OpenTelemetry has emerged as a critical player in observability, monitoring, and debugging use cases, providing standardized APIs and instrumentation to collect telemetry data such as metrics, logs, and traces from your applications. A vital component of the OpenTelemetry ecosystem is the OpenTelemetry Collector. In this article, we'll take a closer look at what the OpenTelemetry Collector is, how it works, its architecture, and the advantages it offers.
OpenTelemetry Collector, or OTel Collector, is a crucial part of the OpenTelemetry ecosystem, an observability framework for cloud-native software. It's an open-source service that can ingest, process, and export telemetry data. This telemetry data can include traces, metrics, and logs from different sources.
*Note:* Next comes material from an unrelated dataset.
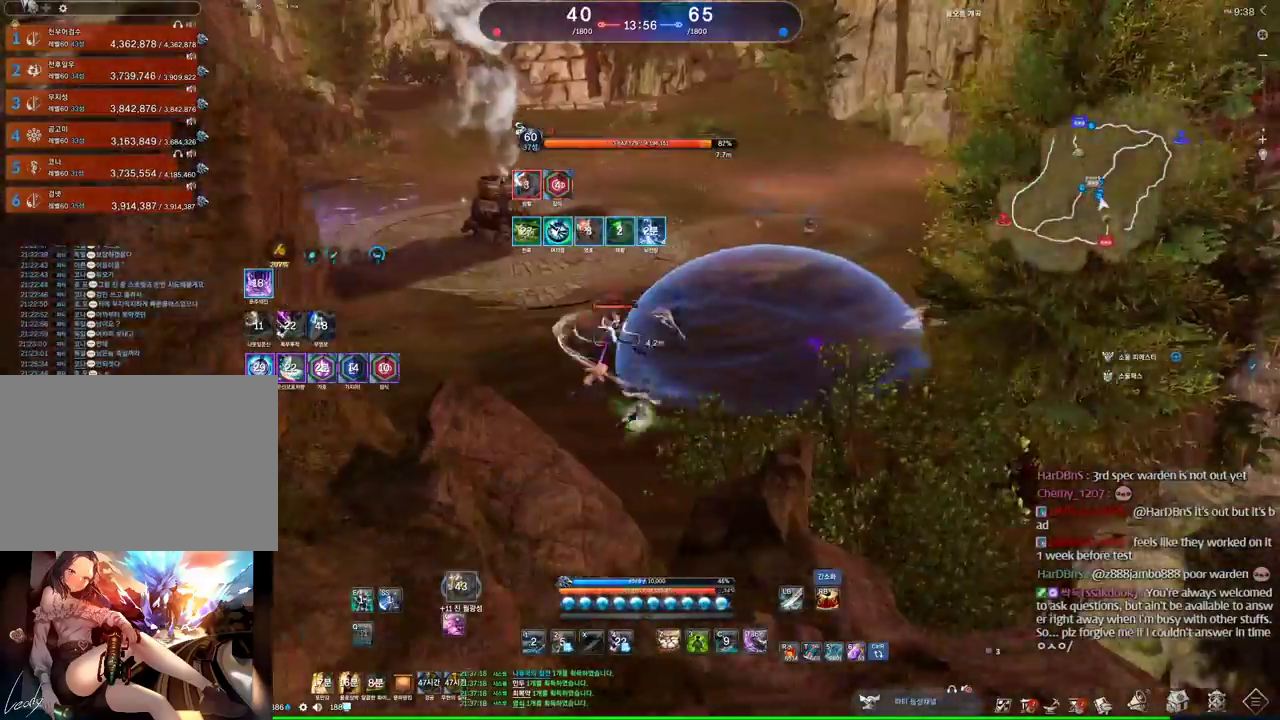
{"keys": ["d"], "mouse": [], "events": [[133, "2", "down"], [300, "2", "up"]]}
The primary function of the OpenTelemetry Collector is to receive telemetry data from applications or services, process it, and send it to the backend specified by the user. It's vendor-agnostic, meaning it can receive data from various sources and export it to multiple destinations, including open-source and commercial backends.
The OpenTelemetry Collector is highly configurable and can be used to create robust telemetry data pipelines. Depending on the use case, it can be deployed as an agent on a host or as a standalone service. It is built with a modular architecture, allowing users to pick and choose between different receivers, processors, exporters, and extensions to meet their specific needs.
The Collector works in three main stages: it receives data, processes it, and then exports it.
Receivers: The Collector's receivers accept telemetry data from various sources. These sources can be instrumentation libraries (like OpenTelemetry SDKs), other collectors, or other systems such as FluentBit. The data can be in multiple formats, including but not limited to, OpenTelemetry protocol (OTLP), Jaeger, Zipkin, and Prometheus.
Processors: Once the data is received, it is processed. The processing stage can involve several operations, such as batching, filtering, or enhancing the data. You can control the processing operation by setting up pipeline configs.
Exporters: After the data has been processed, it can be exported. The OpenTelemetry Collector can export data to multiple backends such as Jaeger, Zipkin, and Levitate. The list of supported backends is continuously growing as the community develops more exporters.
OpenTelemetry Collector Architecture.
The OpenTelemetry Collector (OTel Collector) doesn't have a formal specification document like the OpenTelemetry API and SDKs. However, some fundamental principles and architectural elements define the OTel Collector and how it operates.
Unified Format: The OTel Collector uses the OpenTelemetry Protocol (OTLP) as its internal format for telemetry data, including metrics, traces, and logs.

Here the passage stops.